**Exercise inputs:**
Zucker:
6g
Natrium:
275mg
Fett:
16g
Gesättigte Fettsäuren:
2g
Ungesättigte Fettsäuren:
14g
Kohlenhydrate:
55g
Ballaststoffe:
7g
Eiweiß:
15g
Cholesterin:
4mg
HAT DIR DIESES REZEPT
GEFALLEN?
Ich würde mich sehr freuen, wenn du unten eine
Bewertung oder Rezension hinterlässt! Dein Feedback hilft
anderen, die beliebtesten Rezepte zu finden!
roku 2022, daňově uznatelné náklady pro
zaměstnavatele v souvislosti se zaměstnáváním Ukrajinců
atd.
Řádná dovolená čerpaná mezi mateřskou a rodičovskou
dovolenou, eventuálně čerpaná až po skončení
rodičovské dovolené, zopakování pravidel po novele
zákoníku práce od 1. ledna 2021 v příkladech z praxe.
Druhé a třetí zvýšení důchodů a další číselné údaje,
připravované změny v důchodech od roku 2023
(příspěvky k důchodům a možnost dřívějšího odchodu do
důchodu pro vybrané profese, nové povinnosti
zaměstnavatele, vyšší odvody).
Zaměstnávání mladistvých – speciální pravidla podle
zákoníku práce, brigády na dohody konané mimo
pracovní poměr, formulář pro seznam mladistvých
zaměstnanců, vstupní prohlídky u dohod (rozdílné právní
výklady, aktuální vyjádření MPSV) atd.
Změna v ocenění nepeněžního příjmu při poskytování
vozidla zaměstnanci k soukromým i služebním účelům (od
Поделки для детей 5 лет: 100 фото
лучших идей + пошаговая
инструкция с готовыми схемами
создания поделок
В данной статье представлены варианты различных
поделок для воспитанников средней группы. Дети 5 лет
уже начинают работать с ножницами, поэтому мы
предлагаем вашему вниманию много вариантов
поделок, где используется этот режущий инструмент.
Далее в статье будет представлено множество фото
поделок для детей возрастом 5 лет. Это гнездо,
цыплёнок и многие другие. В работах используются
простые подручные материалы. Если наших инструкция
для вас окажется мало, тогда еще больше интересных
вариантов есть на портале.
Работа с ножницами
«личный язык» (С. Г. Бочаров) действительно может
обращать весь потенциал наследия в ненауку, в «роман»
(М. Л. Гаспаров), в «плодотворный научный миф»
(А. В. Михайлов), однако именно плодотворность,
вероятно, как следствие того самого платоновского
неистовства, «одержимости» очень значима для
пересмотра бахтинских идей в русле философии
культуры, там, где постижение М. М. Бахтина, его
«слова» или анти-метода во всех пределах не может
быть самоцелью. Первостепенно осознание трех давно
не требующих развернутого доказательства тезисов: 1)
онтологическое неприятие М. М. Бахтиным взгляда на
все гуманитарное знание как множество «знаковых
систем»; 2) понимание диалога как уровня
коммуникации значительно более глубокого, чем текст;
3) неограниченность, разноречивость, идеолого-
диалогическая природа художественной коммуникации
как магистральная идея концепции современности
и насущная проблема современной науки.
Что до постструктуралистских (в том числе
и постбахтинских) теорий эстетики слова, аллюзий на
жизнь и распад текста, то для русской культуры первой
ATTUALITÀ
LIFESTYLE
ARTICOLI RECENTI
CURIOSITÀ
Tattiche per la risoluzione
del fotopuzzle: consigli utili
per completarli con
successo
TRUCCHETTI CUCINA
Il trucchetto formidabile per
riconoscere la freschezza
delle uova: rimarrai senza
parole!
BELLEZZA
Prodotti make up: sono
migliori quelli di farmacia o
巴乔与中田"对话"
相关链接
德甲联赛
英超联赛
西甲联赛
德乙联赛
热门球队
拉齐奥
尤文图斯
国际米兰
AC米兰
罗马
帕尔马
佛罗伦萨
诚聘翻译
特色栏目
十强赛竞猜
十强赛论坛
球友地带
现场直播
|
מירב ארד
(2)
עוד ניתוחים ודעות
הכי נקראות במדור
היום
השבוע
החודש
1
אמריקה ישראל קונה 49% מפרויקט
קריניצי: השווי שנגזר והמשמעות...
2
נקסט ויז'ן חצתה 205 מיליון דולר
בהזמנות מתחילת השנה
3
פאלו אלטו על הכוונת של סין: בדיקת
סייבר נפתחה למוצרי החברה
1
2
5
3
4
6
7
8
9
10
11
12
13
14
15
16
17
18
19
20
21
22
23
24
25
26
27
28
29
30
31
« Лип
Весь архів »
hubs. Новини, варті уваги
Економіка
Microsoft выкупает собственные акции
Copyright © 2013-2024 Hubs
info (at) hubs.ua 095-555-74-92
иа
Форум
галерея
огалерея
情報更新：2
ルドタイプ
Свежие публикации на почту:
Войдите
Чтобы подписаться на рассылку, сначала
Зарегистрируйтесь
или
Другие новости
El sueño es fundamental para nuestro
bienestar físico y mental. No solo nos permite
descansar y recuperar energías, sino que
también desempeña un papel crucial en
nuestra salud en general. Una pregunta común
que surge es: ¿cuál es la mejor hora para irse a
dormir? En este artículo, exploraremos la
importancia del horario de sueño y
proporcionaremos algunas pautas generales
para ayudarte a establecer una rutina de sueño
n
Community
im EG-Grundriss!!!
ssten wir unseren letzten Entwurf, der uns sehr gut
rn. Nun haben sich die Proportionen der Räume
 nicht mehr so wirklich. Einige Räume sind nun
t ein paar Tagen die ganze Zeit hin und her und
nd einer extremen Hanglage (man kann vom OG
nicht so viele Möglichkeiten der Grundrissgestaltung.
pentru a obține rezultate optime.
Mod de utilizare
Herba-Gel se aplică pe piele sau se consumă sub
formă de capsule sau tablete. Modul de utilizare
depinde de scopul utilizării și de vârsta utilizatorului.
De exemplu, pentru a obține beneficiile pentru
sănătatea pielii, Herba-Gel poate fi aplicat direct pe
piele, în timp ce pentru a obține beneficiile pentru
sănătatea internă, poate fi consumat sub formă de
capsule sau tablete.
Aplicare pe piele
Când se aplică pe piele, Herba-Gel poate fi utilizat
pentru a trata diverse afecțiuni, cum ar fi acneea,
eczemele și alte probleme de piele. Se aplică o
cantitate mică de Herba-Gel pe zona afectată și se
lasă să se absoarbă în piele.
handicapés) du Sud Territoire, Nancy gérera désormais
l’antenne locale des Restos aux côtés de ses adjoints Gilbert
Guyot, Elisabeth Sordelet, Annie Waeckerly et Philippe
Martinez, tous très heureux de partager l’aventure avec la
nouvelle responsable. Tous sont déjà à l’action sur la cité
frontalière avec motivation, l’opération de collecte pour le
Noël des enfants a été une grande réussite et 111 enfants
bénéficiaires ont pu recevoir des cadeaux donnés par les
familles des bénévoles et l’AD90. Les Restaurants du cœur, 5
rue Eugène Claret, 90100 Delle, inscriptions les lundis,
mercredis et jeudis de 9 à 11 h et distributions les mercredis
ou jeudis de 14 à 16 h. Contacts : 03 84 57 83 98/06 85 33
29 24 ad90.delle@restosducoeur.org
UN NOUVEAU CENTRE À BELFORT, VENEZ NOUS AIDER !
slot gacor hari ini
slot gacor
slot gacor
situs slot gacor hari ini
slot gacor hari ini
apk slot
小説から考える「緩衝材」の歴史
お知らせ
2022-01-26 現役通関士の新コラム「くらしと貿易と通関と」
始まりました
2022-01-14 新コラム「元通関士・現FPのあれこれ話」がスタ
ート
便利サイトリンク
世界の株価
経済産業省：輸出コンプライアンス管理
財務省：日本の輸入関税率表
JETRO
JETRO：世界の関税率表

**Exercise objective:**
Lines containing the word "para" are to be located in the entries and copied.

**Exercise output:**
El sueño es fundamental para nuestro
que surge es: ¿cuál es la mejor hora para irse a
para ayudarte a establecer una rutina de sueño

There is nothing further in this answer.